* Task description
Return each line from the entries below that contains the word "bémol", copied in full.

Saved entries:
-.-.-
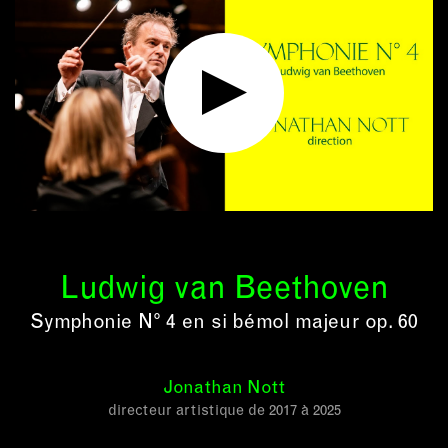
Ludwig van Beethoven
Symphonie N° 4 en si bémol majeur op. 60
Jonathan Nott
directeur artistique de 2017 à 2025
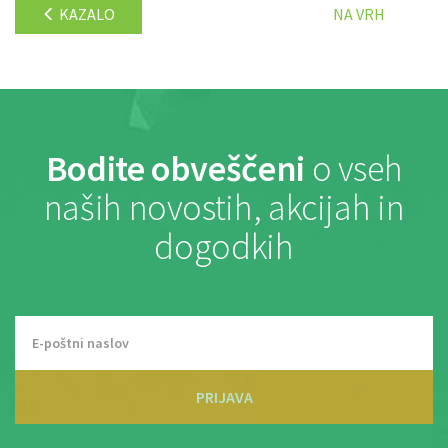
KAZALO
NA VRH
Bodite obveščeni
o vseh
naših novostih, akcijah in
dogodkih
PRIJAVA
-.-.-
* Answer space
Symphonie N° 4 en si bémol majeur op. 60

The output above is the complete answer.